§ Enunciado 1
En el texto sobre el viaje del Almirante, ¿qué hora marca el reloj de arena justo antes del grito de «¡Tierra a la vista!»?
§ Enunciado 2
Copia, por favor, el pasaje del texto sobre el viaje del Almirante desde "Los Pinzones, grandes" hasta "a La Rábida.", ambos incluidos.

§ Texto seleccionado
-------------------------
Iba el Almirante navegando aquella incertidumbre de sesenta vacías singladuras, mudo y ensimismado en su paisaje interior de aguas y de estrellas. Estaba ungido. Y el Señor se complacía en descubrirle el misterio de aquella geometría de números y de luz en que fueron creadas todas las cosas al principio. ¡Qué riesgo marear los océanos cuando aún no concierta la bitácora con la Polar, los caminos seguros donde resoplan su gozo los ángeles del viento y las sirenas! Pero la corazonada del Almirante le ardía, asomada a los ojos, como un fuego rusiente, para conducir los navíos. ¿No parecían las carabelas, entre el turpial salobre de las olas, tres conchas peregrinas desprendidas del bordón de Santiago? Sí. Después de andar siglos y siglos la dura tierra española, en holocausto de sangre y de batallas, por la unidad de la fe, esta aventura extraordinaria en la inmensidad desconocida de los océanos.
Los Pinzones, grandes capitanes y ambiciosos, tejen, con la fatiga y el descontento de la tripulación, trampas y trifulcas al Almirante: pero él se recoge, con la seguridad de su fe iluminada, en el regazo de la Biblia. Se navega hacia la desesperación. Y, detrás de cada ola, crece el designio del retorno a La Rábida.
De pronto, los pájaros. Inesperadamente, un vuelo de papagayos y de grullas enhebran, con las agujas de los mástiles y el hilo de oro del sol, un soneto de luz a la esperanza. El anochecer de vísperas se cierra, como boca de lobo, sin estrellas, abrasado de vientos tropicales que enloquecen la pasión y la sangre. El mar, en calma. Y rompe la Salve, Regina marinera, tan impetuosa, que arranca el milagro al corazón de Dios, en el nombre de María Santísima, ¡Qué prodigio entonces! El Almirante, vestido de negra ropilla penitente, agarra entre sus manos el gobernalle, quiere rezar, y no puede, porque sus labios se aferran a una palabra sólo: Tierra. Después se pone a temblar, él, tan endurecido de infinitas navegaciones. Una lágrima cristiana de amor enturbia el poder de sus pupilas, que adivinan allí, en la lejana frontera del cielo con las aguas, el resplandor parpadeante de un fuego. ¿Se alucinan aún? El reloj que criba las arenas del tiempo, entre aquellas ampollas que parecen dos corazones de cristal, apunta las dos de la madrugada. Un morterazo y un grito: ¡Tierra a la vista! Y Rodrigo de Triana, como el bello arcángel de la Anunciación, certifica el milagro del Descubrimiento.
-------------------------
Entradas de datos extraídos:
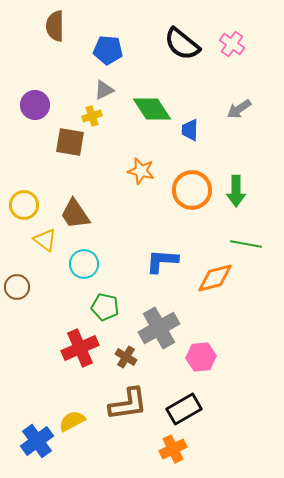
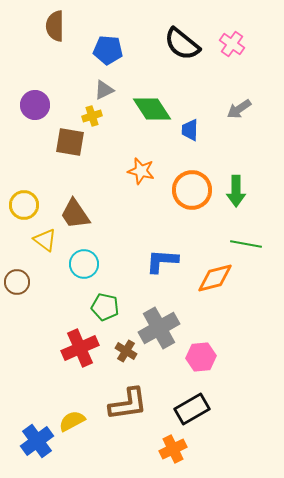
brown circle: moved 5 px up
brown cross: moved 6 px up
black rectangle: moved 8 px right
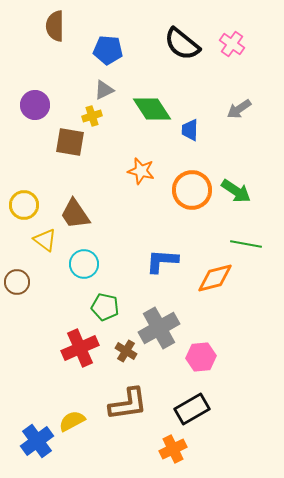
green arrow: rotated 56 degrees counterclockwise
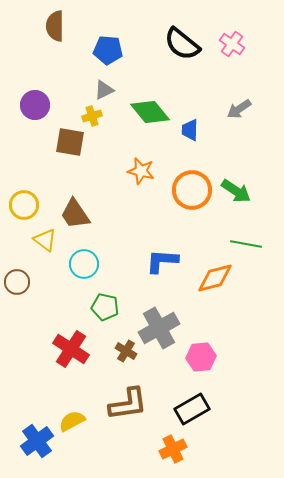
green diamond: moved 2 px left, 3 px down; rotated 6 degrees counterclockwise
red cross: moved 9 px left, 1 px down; rotated 33 degrees counterclockwise
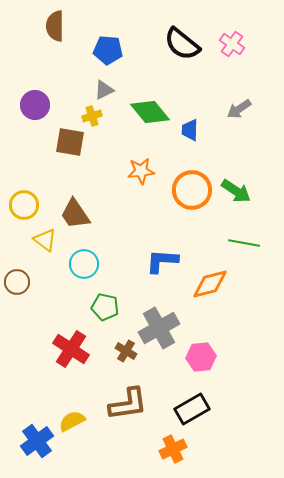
orange star: rotated 20 degrees counterclockwise
green line: moved 2 px left, 1 px up
orange diamond: moved 5 px left, 6 px down
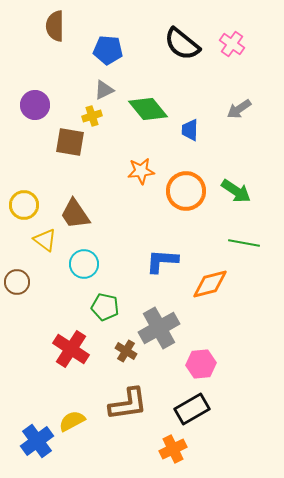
green diamond: moved 2 px left, 3 px up
orange circle: moved 6 px left, 1 px down
pink hexagon: moved 7 px down
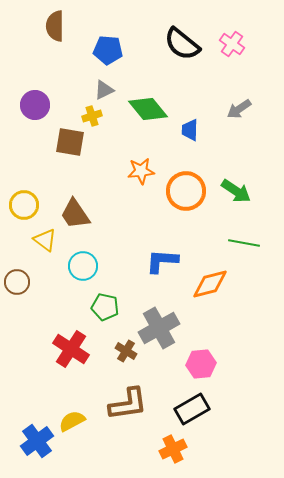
cyan circle: moved 1 px left, 2 px down
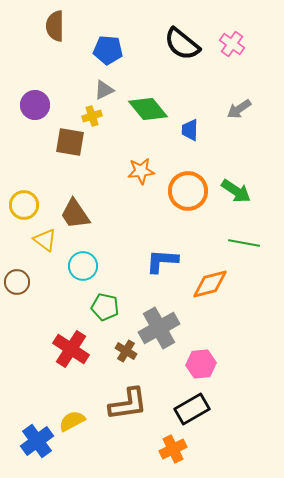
orange circle: moved 2 px right
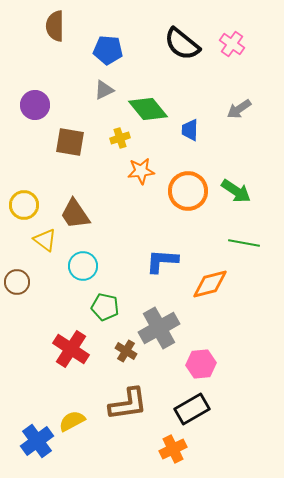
yellow cross: moved 28 px right, 22 px down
-------------------------
§ Respuesta 1
Las dos de la madrugada.

§ Respuesta 2
Los Pinzones, grandes capitanes y ambiciosos, tejen, con la fatiga y el descontento de la tripulación, trampas y trifulcas al Almirante: pero él se recoge, con la seguridad de su fe iluminada, en el regazo de la Biblia. Se navega hacia la desesperación. Y, detrás de cada ola, crece el designio del retorno a La Rábida.